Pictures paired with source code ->

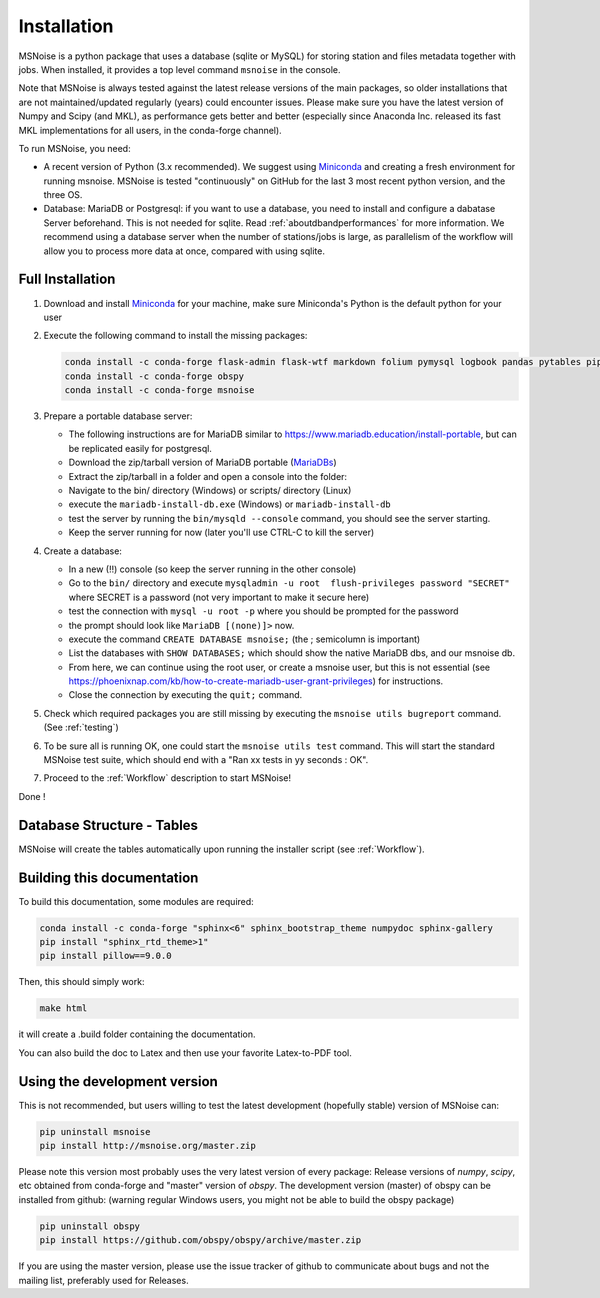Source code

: .. _installation:

******************************
Installation
******************************

MSNoise is a python package that uses a database (sqlite or MySQL) for storing
station and files metadata together with jobs. When installed, it provides a top
level command ``msnoise`` in the console.

Note that MSNoise is always tested against the latest release versions of the main packages, so older installations that are not maintained/updated regularly (years) could encounter issues. Please make sure you have the latest version of Numpy and Scipy (and MKL), as performance gets better and better (especially since Anaconda Inc. released its fast MKL implementations for all users, in the conda-forge channel).

To run MSNoise, you need:

* A recent version of Python (3.x recommended). We suggest using Miniconda_
  and creating a fresh environment for running msnoise.
  MSNoise is tested "continuously" on GitHub for the last 3 most recent python version, and the three OS.


* Database: MariaDB or Postgresql: if you want to use a database,
  you need to install and configure a dabatase Server beforehand.
  This is not needed for sqlite. Read :ref:`aboutdbandperformances` for
  more information. We recommend using a database server when the number of
  stations/jobs is large, as parallelism of the workflow will allow you to
  process more data at once, compared with using sqlite.


Full Installation
-----------------

1. Download and install Miniconda_ for your machine, make sure Miniconda's Python
   is the default python for your user


2. Execute the following command to install the missing packages:
   
   .. code-block:: sh

        conda install -c conda-forge flask-admin flask-wtf markdown folium pymysql logbook pandas pytables pip xarray
        conda install -c conda-forge obspy
        conda install -c conda-forge msnoise


3. Prepare a portable database server:

   * The following instructions are for MariaDB similar to https://www.mariadb.education/install-portable, but can be replicated easily for postgresql.
   * Download the zip/tarball version of MariaDB portable (MariaDBs_)
   * Extract the zip/tarball in a folder and open a console into the folder:

   * Navigate to the bin/ directory (Windows) or scripts/ directory (Linux)
   * execute the ``mariadb-install-db.exe`` (Windows) or ``mariadb-install-db``
   * test the server by running the ``bin/mysqld --console``  command, you should see the server starting.
   * Keep the server running for now (later you'll use CTRL-C to kill the server)


4. Create a database:

   * In a new (!!) console (so keep the server running in the other console)
   * Go to the ``bin/`` directory and execute ``mysqladmin -u root  flush-privileges password "SECRET"`` where SECRET is a password (not very important to make it secure here)
   * test the connection with ``mysql -u root -p`` where you should be prompted for the password
   * the prompt should look like ``MariaDB [(none)]>`` now.
   * execute the command ``CREATE DATABASE msnoise;`` (the ; semicolumn is important)
   * List the databases with ``SHOW DATABASES;`` which should show the native MariaDB dbs, and our msnoise db.
   * From here, we can continue using the root user, or create a msnoise user, but this is not essential (see https://phoenixnap.com/kb/how-to-create-mariadb-user-grant-privileges) for instructions.
   * Close the connection by executing the ``quit;`` command.


5. Check which required packages you are still missing by executing the
   ``msnoise utils bugreport`` command. (See :ref:`testing`)


6. To be sure all is running OK, one could start the ``msnoise utils test`` command.
   This will start the standard MSNoise test suite, which should end with a
   "Ran xx tests in yy seconds : OK".


7. Proceed to the :ref:`Workflow` description to start MSNoise!

Done !


Database Structure - Tables
----------------------------
MSNoise will create the tables automatically upon running the installer script
(see :ref:`Workflow`).


Building this documentation
---------------------------

To build this documentation, some modules are required:

.. code-block:: sh

    conda install -c conda-forge "sphinx<6" sphinx_bootstrap_theme numpydoc sphinx-gallery
    pip install "sphinx_rtd_theme>1"
    pip install pillow==9.0.0


Then, this should simply work:

.. code-block:: sh

    make html
    
it will create a .build folder containing the documentation.

You can also build the doc to Latex and then use your favorite Latex-to-PDF
tool.


Using the development version
-----------------------------

This is not recommended, but users willing to test the latest development
(hopefully stable) version of MSNoise can:

.. code-block:: sh

    pip uninstall msnoise
    pip install http://msnoise.org/master.zip

Please note this version most probably uses the very latest version of every
package: Release versions of `numpy`, `scipy`, etc obtained from conda-forge
and "master" version of `obspy`. The development version (master) of obspy can
be installed from github: (warning regular Windows users, you might not be able to build the obspy package)

.. code-block:: sh

    pip uninstall obspy
    pip install https://github.com/obspy/obspy/archive/master.zip

If you are using the master version, please use the issue tracker of github to
communicate about bugs and not the mailing list, preferably used for Releases.


.. _obspy: http://www.obspy.org
.. _Miniconda: https://docs.anaconda.com/free/miniconda/#latest-miniconda-installer-links
.. _MariaDBs: https://mariadb.org/download/?t=mariadb&p=mariadb&r=10.11.6&os=windows&cpu=x86_64&pkg=zip&m=serverion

TASK OBJECTIVE -> Your answer must be the line containing "To build this" and every line after it through the end of the records above, reproduced exactly and alone.

WRITTEN REPLY ->
To build this documentation, some modules are required:

.. code-block:: sh

    conda install -c conda-forge "sphinx<6" sphinx_bootstrap_theme numpydoc sphinx-gallery
    pip install "sphinx_rtd_theme>1"
    pip install pillow==9.0.0


Then, this should simply work:

.. code-block:: sh

    make html
    
it will create a .build folder containing the documentation.

You can also build the doc to Latex and then use your favorite Latex-to-PDF
tool.


Using the development version
-----------------------------

This is not recommended, but users willing to test the latest development
(hopefully stable) version of MSNoise can:

.. code-block:: sh

    pip uninstall msnoise
    pip install http://msnoise.org/master.zip

Please note this version most probably uses the very latest version of every
package: Release versions of `numpy`, `scipy`, etc obtained from conda-forge
and "master" version of `obspy`. The development version (master) of obspy can
be installed from github: (warning regular Windows users, you might not be able to build the obspy package)

.. code-block:: sh

    pip uninstall obspy
    pip install https://github.com/obspy/obspy/archive/master.zip

If you are using the master version, please use the issue tracker of github to
communicate about bugs and not the mailing list, preferably used for Releases.


.. _obspy: http://www.obspy.org
.. _Miniconda: https://docs.anaconda.com/free/miniconda/#latest-miniconda-installer-links
.. _MariaDBs: https://mariadb.org/download/?t=mariadb&p=mariadb&r=10.11.6&os=windows&cpu=x86_64&pkg=zip&m=serverion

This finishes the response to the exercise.